My feelings about diabetes is and has always been that the chance that it will take me someday is a good probability. But my plan is to go ‘KICKING AND SCREAMING ALL THE WAY” So stay tuned, life is worth giving it all you got and I plan to do just that. And you are all welcome to come on the journey with me. Besides think how boring life would be without some resistant. ;>)

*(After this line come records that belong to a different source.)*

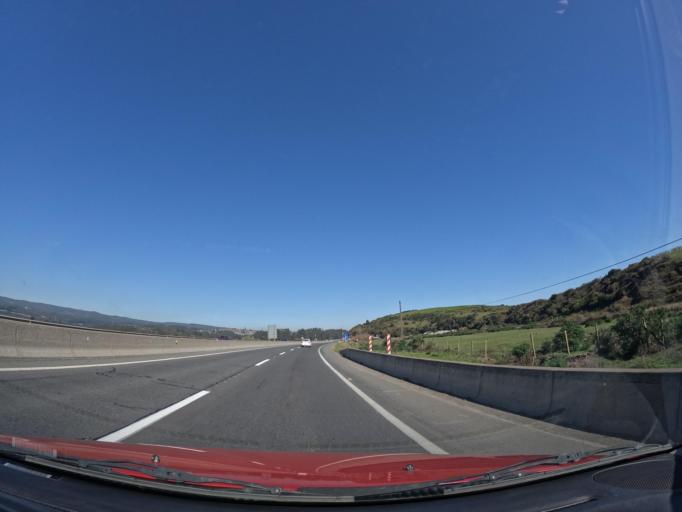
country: CL
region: Biobio
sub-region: Provincia de Concepcion
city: Coronel
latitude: -37.0116
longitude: -73.1307
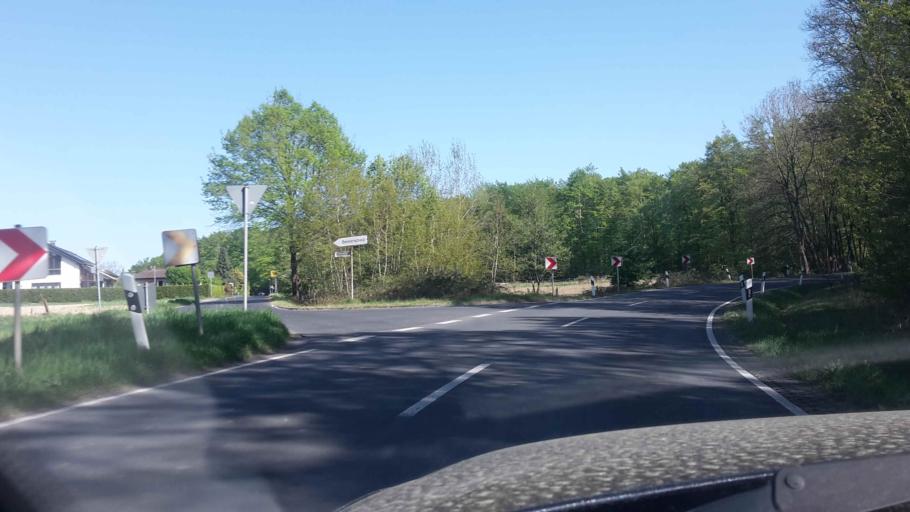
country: DE
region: North Rhine-Westphalia
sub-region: Regierungsbezirk Koln
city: Hennef
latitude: 50.7067
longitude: 7.3163
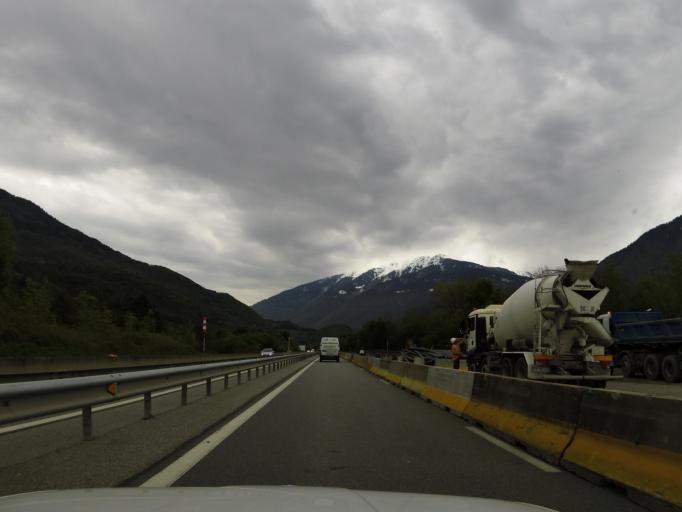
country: FR
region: Rhone-Alpes
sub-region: Departement de la Savoie
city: Aiton
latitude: 45.4872
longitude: 6.2939
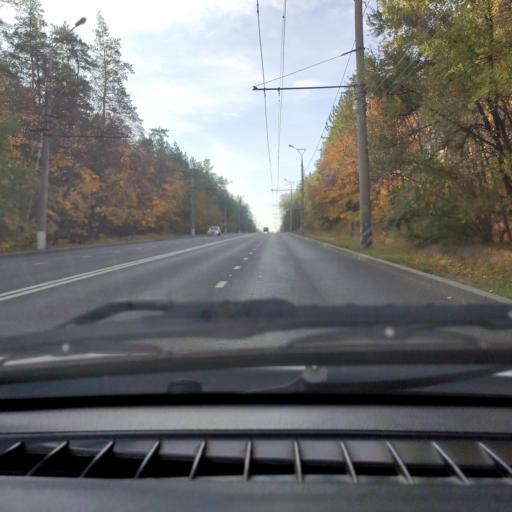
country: RU
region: Samara
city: Zhigulevsk
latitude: 53.4964
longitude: 49.4630
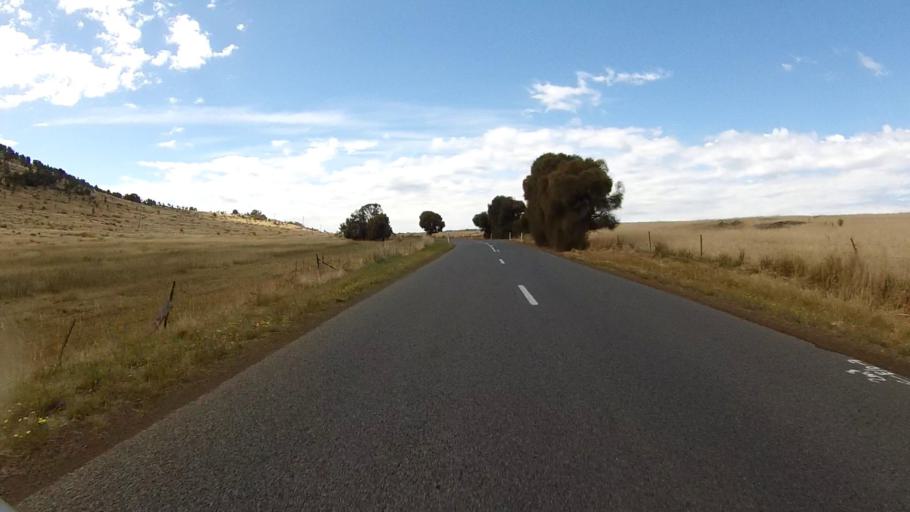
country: AU
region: Tasmania
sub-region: Sorell
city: Sorell
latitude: -42.1934
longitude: 148.0591
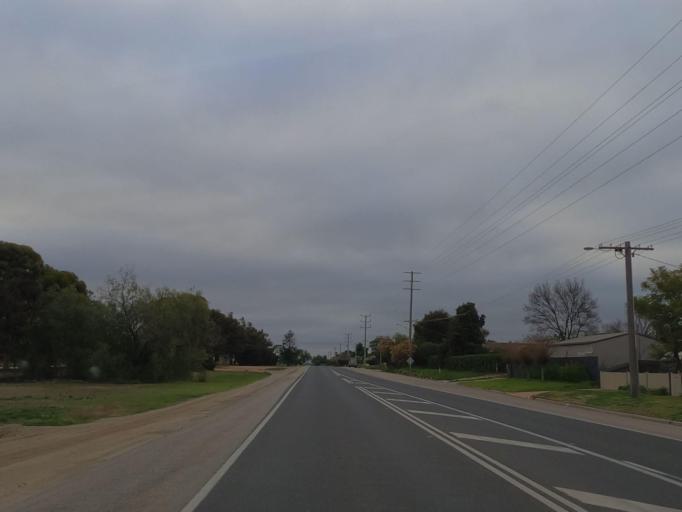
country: AU
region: Victoria
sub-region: Swan Hill
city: Swan Hill
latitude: -35.4611
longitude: 143.6338
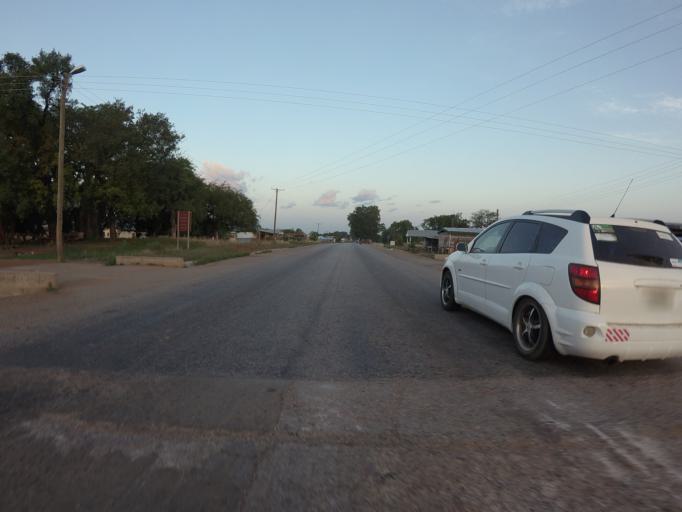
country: GH
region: Upper East
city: Navrongo
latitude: 10.8591
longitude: -1.0295
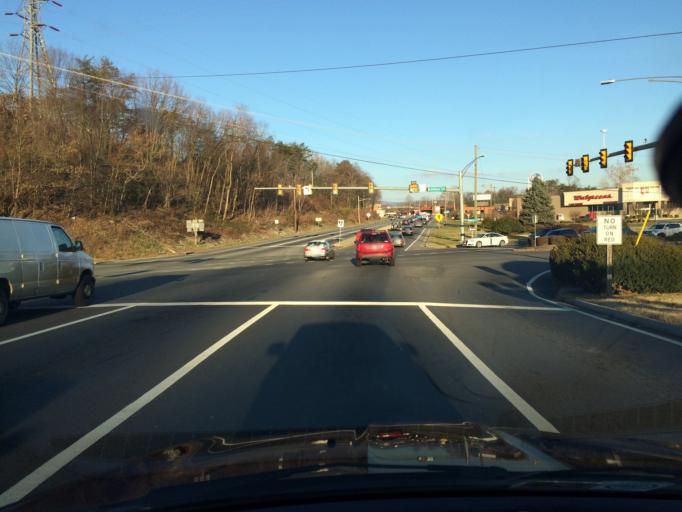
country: US
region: Virginia
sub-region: Roanoke County
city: Cave Spring
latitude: 37.2298
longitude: -80.0081
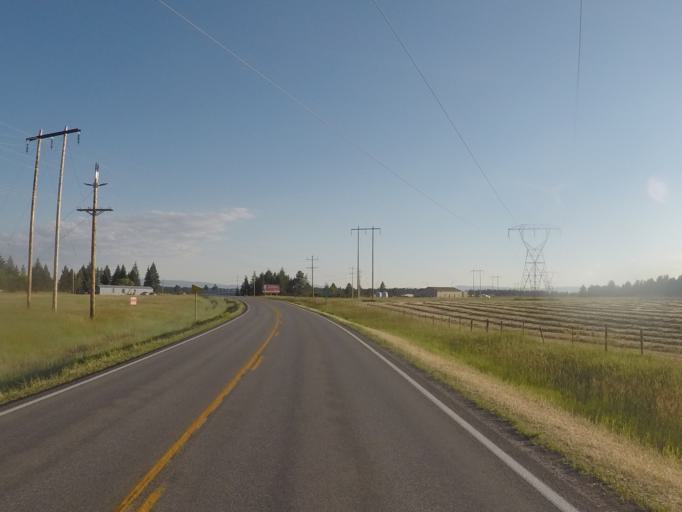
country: US
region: Montana
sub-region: Flathead County
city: Columbia Falls
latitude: 48.3582
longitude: -114.1564
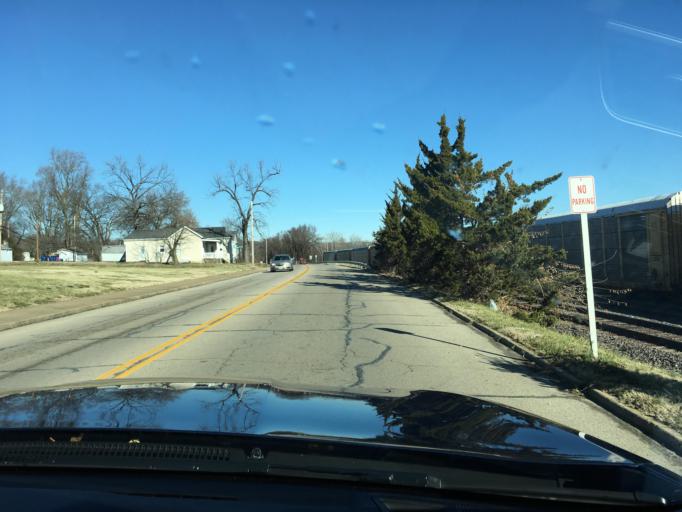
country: US
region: Missouri
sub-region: Jefferson County
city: De Soto
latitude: 38.1453
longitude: -90.5513
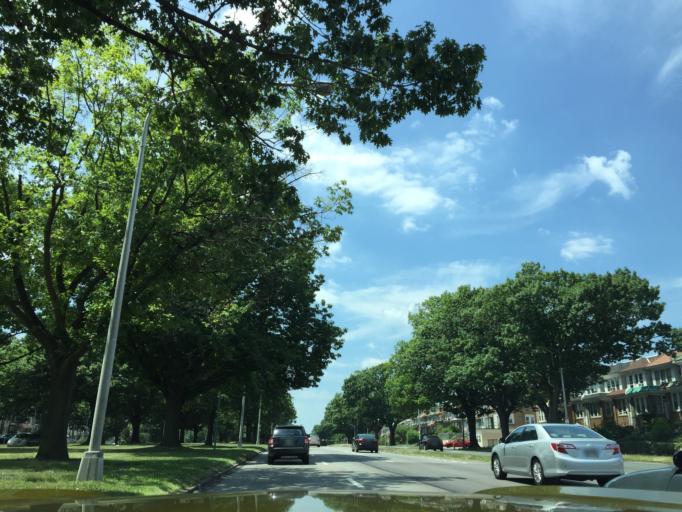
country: US
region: Pennsylvania
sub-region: Montgomery County
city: Rockledge
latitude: 40.0290
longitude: -75.1069
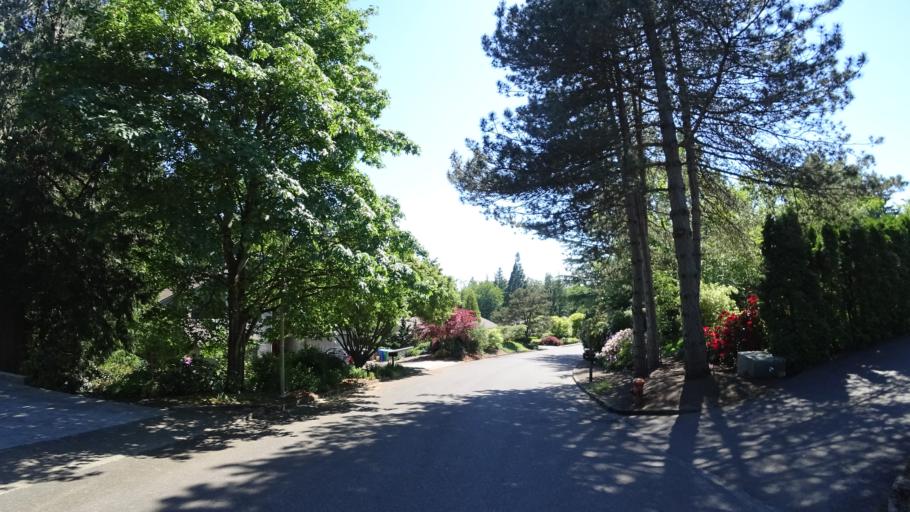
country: US
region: Oregon
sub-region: Washington County
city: West Slope
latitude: 45.4971
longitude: -122.7184
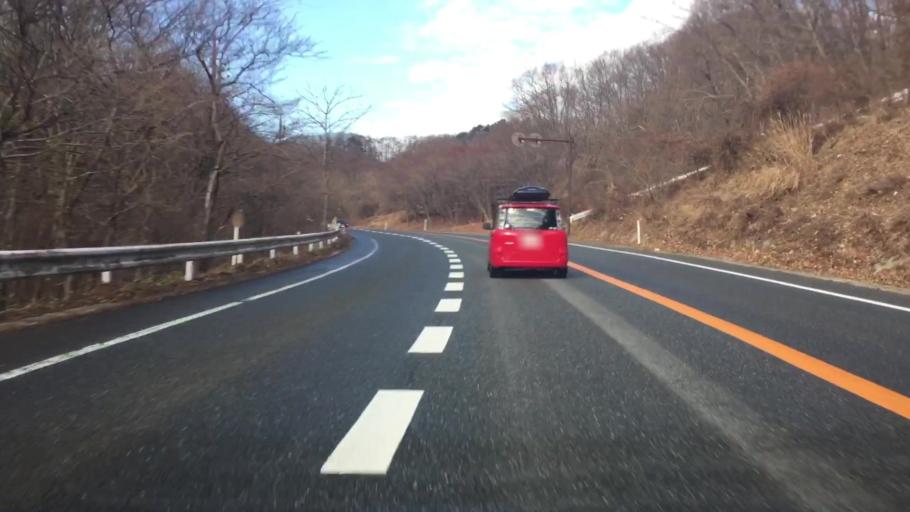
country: JP
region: Nagano
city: Saku
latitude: 36.3026
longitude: 138.6711
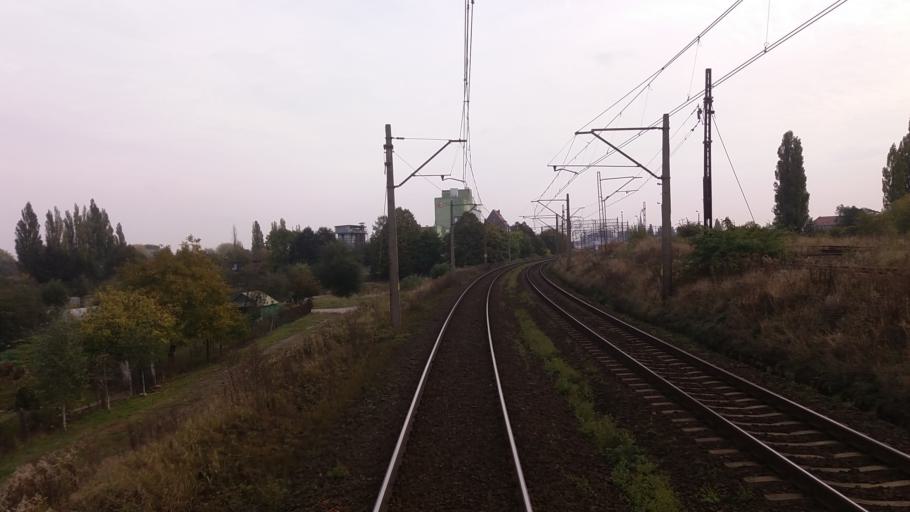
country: PL
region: West Pomeranian Voivodeship
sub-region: Powiat stargardzki
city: Stargard Szczecinski
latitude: 53.3518
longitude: 15.0150
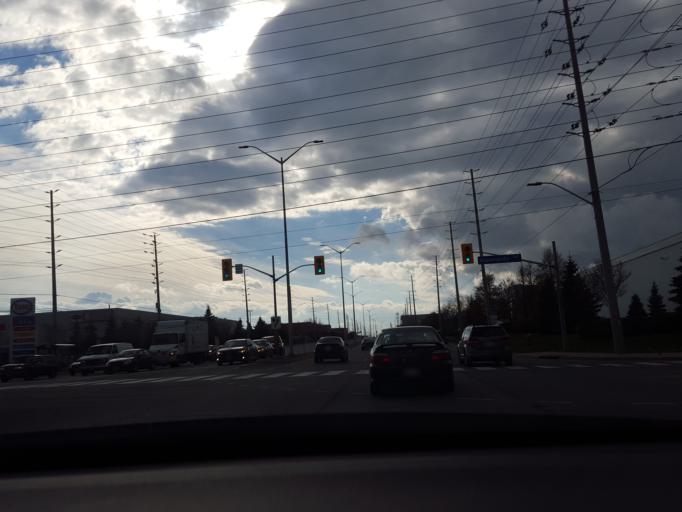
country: CA
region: Ontario
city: Brampton
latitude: 43.6560
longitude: -79.6954
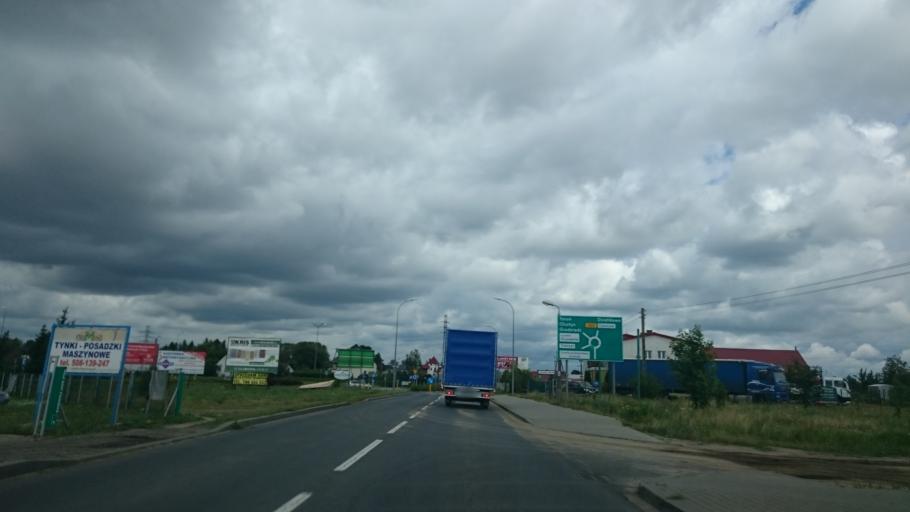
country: PL
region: Kujawsko-Pomorskie
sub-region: Powiat brodnicki
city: Brodnica
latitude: 53.2340
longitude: 19.3903
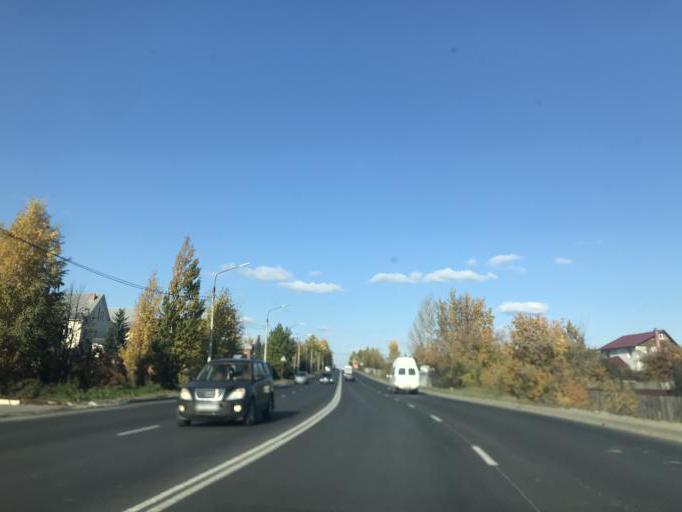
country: RU
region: Chelyabinsk
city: Roshchino
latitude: 55.2349
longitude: 61.3166
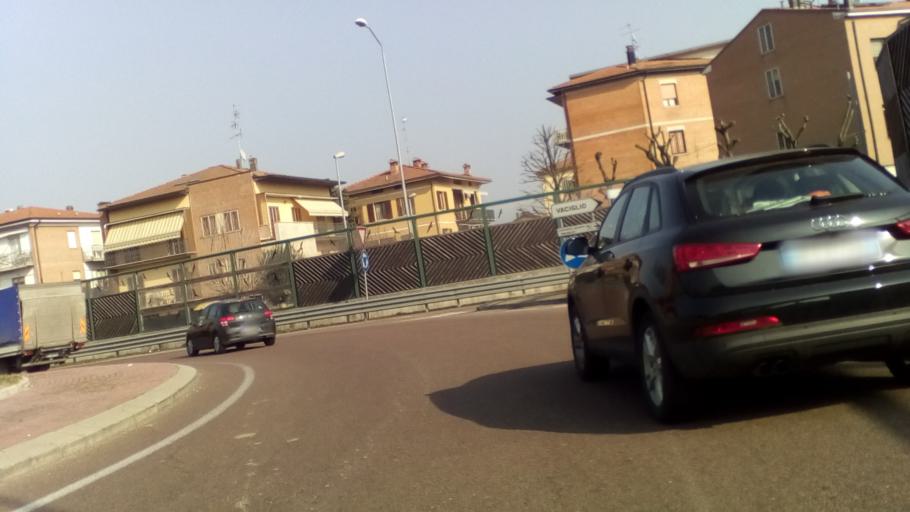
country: IT
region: Emilia-Romagna
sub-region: Provincia di Modena
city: Modena
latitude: 44.6135
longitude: 10.9368
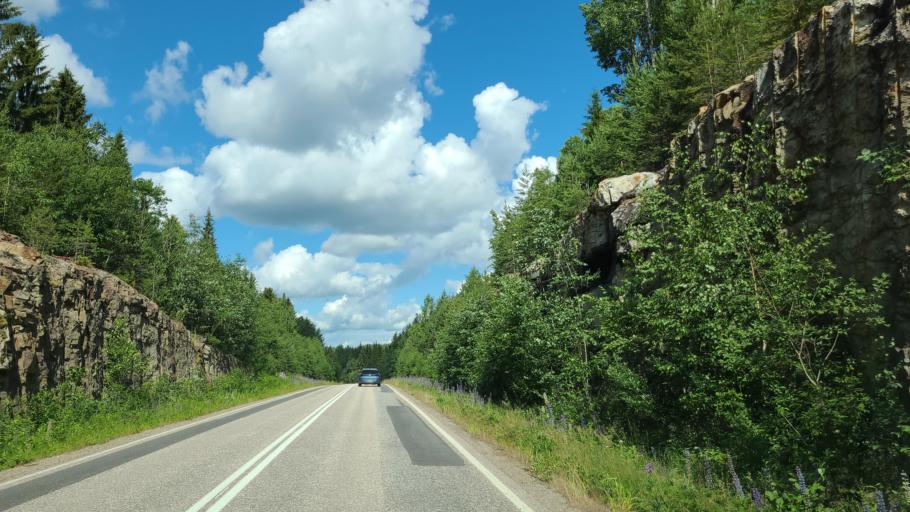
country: FI
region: Northern Savo
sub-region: Koillis-Savo
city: Kaavi
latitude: 62.9158
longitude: 28.7035
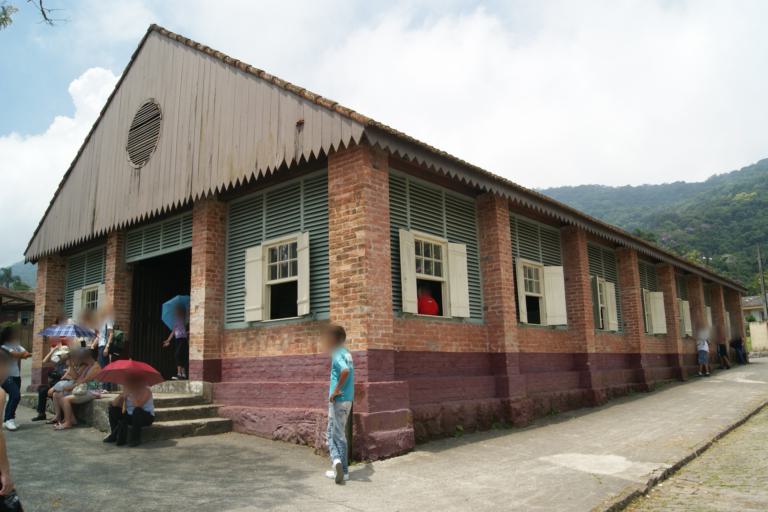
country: BR
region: Sao Paulo
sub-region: Rio Grande Da Serra
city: Rio Grande da Serra
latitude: -23.7775
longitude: -46.3004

Well I am headed today to talk to my friend-diabetes educator to see if she has any insight as to why I can’t seem to find any control over this crappy blood sugar. I have some theories but just need some outside input. Something has to break soon because I am getting tired of feeling this way. I am just afraid that it is going to take a series of things to get back what I once had. But I must do what I must do. I am so glad I have you guys to dump this stuff on so to speak, you understand where most of my friends don’t really have a clue. So wish me luck that she can shed some light on what is going on in my body. God knows I don’t have a clue either. Thanks for the ear!
I have been wondering of late, I have been having problems with my temper, I mean things that usually don’t bother me seem to really piss me off of late. No it is not PMS I have been done with that for sometime and it is not like PMS. I just seem to be mad some days. I was wondering if this has anything to do with the diabetes not being under control? Or maybe it is just rage because I can’t get it under control. UGGGGGhhhh! I did read the other day that one of the side effects of Singular (meds I take for allergy) is rage issues, jiggers etc. But I have been on Singular now for several years wouldn’t it have caused side effects long before now? I use to be a nice person, but now it seem like I am mad at the world. I don’t want to be like that. I want to be a nice person again. Not sugary nice, you know like one of those HAPPY PEOPLE, always smiling never have a down day, they sing in the rain (great now I have made the singing in the rain people mad Geezs). Do I need someone to shrink my head like a headshrinker someone to delve into my psyche (maybe someone to help with my spelling would be nice too)? I am not sure I could explain it to them(the psyche not the lousy spelling). The frustrations of being diabetic on a daily bases can be so mind boggling. Wow I am on a roll now! No I’ve got nothing. Ok people out there, friends, fellow diabetics let me have it, am I just losing it??? I want to be the nice happy me again. Or at the very least a better speller?